Стандартизация связана с этим, но не совпадает с коммерциализацией. Она начинается как удобство описания, а заканчивается стиранием различий. Зонтичное название «лезгинка» полезно, пока помогает увидеть семейство родственных форм; оно становится проблемой, когда начинает подменять их собой. Локальные названия, различия праздничных ситуаций, нюансы гендерных ролей и ритмических рисунков уходят на второй план, а нормативной объявляется одна, наиболее сценически убедительная версия. В этом отношении особенно важно помнить тезис А.Н. Соколовой о множественности музыкально-пластических текстов, скрывающихся за общим именем (Соколова, 2014). Лезгинка сильна как поле вариативности, а не как единственный канонический номер.

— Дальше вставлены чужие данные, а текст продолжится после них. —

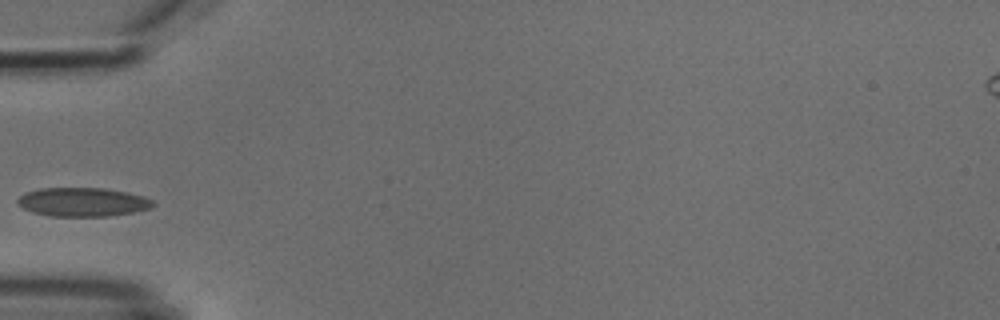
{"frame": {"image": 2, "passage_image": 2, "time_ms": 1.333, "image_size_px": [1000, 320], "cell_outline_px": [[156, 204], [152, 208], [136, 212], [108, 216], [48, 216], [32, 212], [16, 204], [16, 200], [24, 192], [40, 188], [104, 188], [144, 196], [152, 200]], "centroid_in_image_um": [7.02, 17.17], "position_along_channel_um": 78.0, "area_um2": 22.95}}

При этом редукция не равна полной утрате традиции. Скорее меняется носитель нормы. Если раньше пределы допустимого задавались свадебным порядком, возрастной и гендерной иерархией, то теперь их начинают определять сцена, медиаплатформа, фестивальный регламент, туристическая индустрия. Отсюда современный парадокс. Танец может выглядеть традиционно и одновременно быть глубоко современным по способу циркуляции. Простая оппозиция между подлинным и коммерческим здесь мало объясняет суть. Важнее анализировать, какие элементы социальной грамматики выживают в новой среде, а какие вытесняются зрелищем.

Особое напряжение возникает в зоне политизации. Сама по себе телесная практика не является политическим действием автоматически. Политической она становится тогда, когда на нее проецируются конфликты представительства, этнического права и символического присутствия в публичном пространстве. Выводы Т.Н. Литвиновой об институционализации этнонационального движения лезгин на Северном Кавказе помогают понять, почему культурный знак оказывается включенным в более широкий репертуар мобилизации (Литвинова, 2015). Танец, язык, история, память о территории и культурные символы начинают работать как связанный пакет самоописа-ния и предъявления статуса.

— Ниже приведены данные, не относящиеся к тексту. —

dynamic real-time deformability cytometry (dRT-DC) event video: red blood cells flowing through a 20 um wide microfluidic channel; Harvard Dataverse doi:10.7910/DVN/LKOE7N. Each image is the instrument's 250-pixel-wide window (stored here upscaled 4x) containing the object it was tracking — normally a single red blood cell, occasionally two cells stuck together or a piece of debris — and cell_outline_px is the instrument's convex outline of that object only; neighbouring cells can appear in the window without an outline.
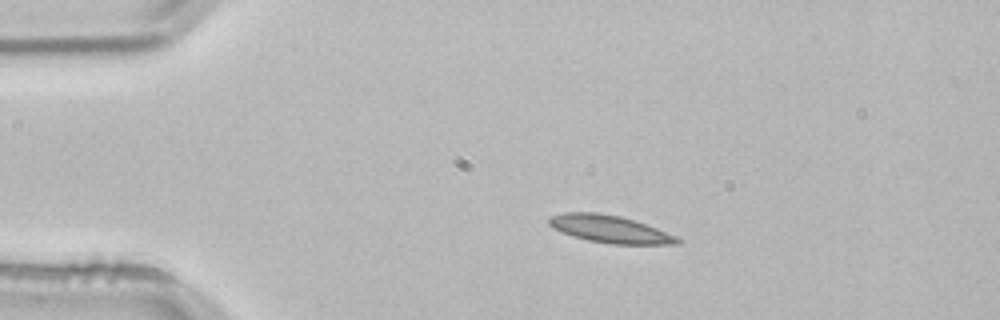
{"species": "common noctule bat (a hibernating species)", "species_latin": "Nyctalus noctula", "temperature_condition": "room temperature", "stored_images_in_passage": 1, "camera_frame_rate_fps": 3000, "um_per_image_px": 0.085, "animal": {"sex": "male", "body_mass_g": 21.5, "forearm_length_mm": 52.0}, "frame": {"image": 1, "passage_image": 1, "time_ms": 0.0, "image_size_px": [1000, 320], "cell_outline_px": [[684, 240], [680, 244], [612, 244], [588, 240], [572, 236], [552, 228], [548, 224], [548, 220], [552, 216], [564, 212], [596, 212], [620, 216], [656, 228], [676, 236]], "centroid_in_image_um": [51.83, 19.48], "position_along_channel_um": 33.2, "area_um2": 20.4}}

Теоретически этот сдвиг соотносится с подходом В.А. Авксентьева, Б.В. Аксюмова и Г.Д. Гриценко, связывающих этнополитическую напряженность с этнизацией политики и политизацией эт-ничности (Авксентьев и др., 2020). Проблема возникает не из танца как такового, а из среды интерпретации. Один и тот же жест в свадебном круге, на концертной сцене или в городском публичном пространстве означает разное, потому что меняются рамки чтения. В ситуации напряженных межэтнических отношений лезгинка легко превращается в знак демонстративного присутствия, а иногда и в объект встречной стигматизации. Спор в таких случаях идет уже не о хореографии, а о допустимых формах видимости этничности.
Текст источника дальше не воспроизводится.